Iedereen heeft wel een plekje in zijn hart of hoofd dat Antarctica heet. Een eenzaam, kwetsbaar oord waar stilte en bezinning heerst. Het zuidelijke oercontinent heeft een magische bijklank. Kunstenaars zoeken er inspiratie. Soms door er ter plekke beeld en geluid vast te leggen, anderen zien het meer als een denkbeeldig Shangri-La in het ijs.
De Australische componist Mary Finsterer is gefascineerd door de zuidpool. Haar tweede opera Antarctica is een ode aan dit bedreigde continent. Als een schouwtoneel waar mythes, historie en wetenschap samenkomen. ‘Antarctica verovert zo’n prominente plek in ons bewustzijn. Een oord dat desolaat, afgelegen, weids is. Je hebt het gevoel dat taal of geschiedenis er niet van belang zijn. Antarctica verleidt je op zoek te gaan naar het eeuwige. We zijn meer dan alleen vlees en bloed. Verbeelding is de sleutel en diep in je eigen innerlijk ga je op zoek naar antwoorden,’ vertelt Finsterer aan de telefoon vanuit Melbourne.
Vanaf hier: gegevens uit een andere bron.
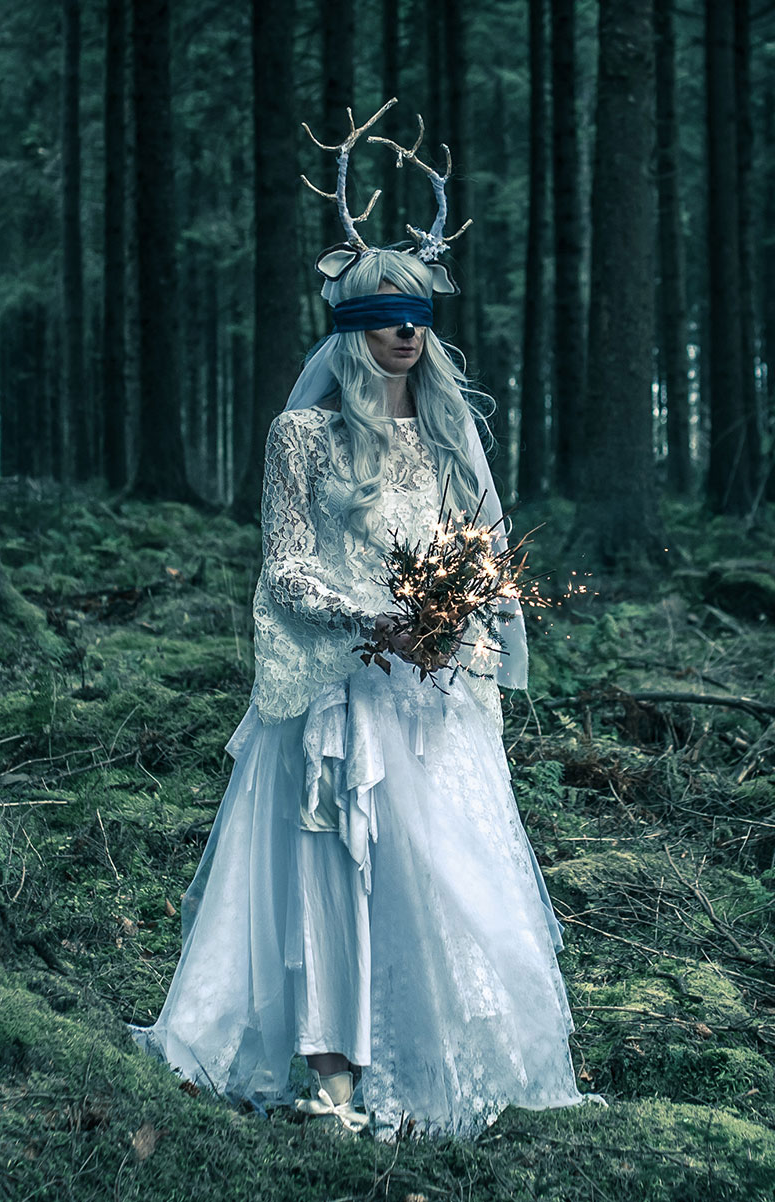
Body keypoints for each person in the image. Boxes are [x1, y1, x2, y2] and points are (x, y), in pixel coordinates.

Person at [126, 135, 608, 1138]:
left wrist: (456, 610)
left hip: (430, 694)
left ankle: (446, 1067)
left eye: (418, 318)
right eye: (385, 317)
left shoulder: (439, 442)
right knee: (329, 867)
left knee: (442, 871)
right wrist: (370, 617)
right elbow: (285, 564)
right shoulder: (300, 436)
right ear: (351, 327)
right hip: (336, 690)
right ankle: (329, 1074)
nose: (405, 334)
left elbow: (475, 552)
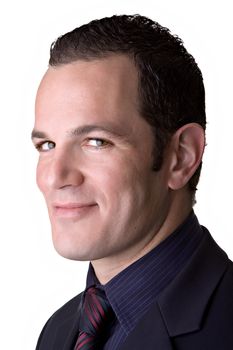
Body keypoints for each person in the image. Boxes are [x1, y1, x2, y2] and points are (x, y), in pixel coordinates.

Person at [32, 14, 233, 350]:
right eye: (47, 145)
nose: (54, 176)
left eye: (96, 141)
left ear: (180, 156)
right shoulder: (57, 331)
Dat Antarctica tijdens het Holland Festival in wereldpremière gaat is niet helemaal toevallig. Mary Finsterer (59) heeft een sterke band met Nederland. In de jaren negentig studeerde ze bij Louis Andriessen in Den Haag. Finsterers vroegere composities waren nog verpakt in een een tikkeltje complexe, modernistische klanktaal. Sinds de eeuwwisseling heeft haar werk een meer spirituele draai gemaakt. Meeslepende, sensitieve muziek waarin invloeden uit de renaissancemuziek, het postminimalisme en het serialisme zijn te ontwaren. Een verbeeldingsrijk klankidioom dat zich goed leent voor opera’s en zelfs filmsoundtracks.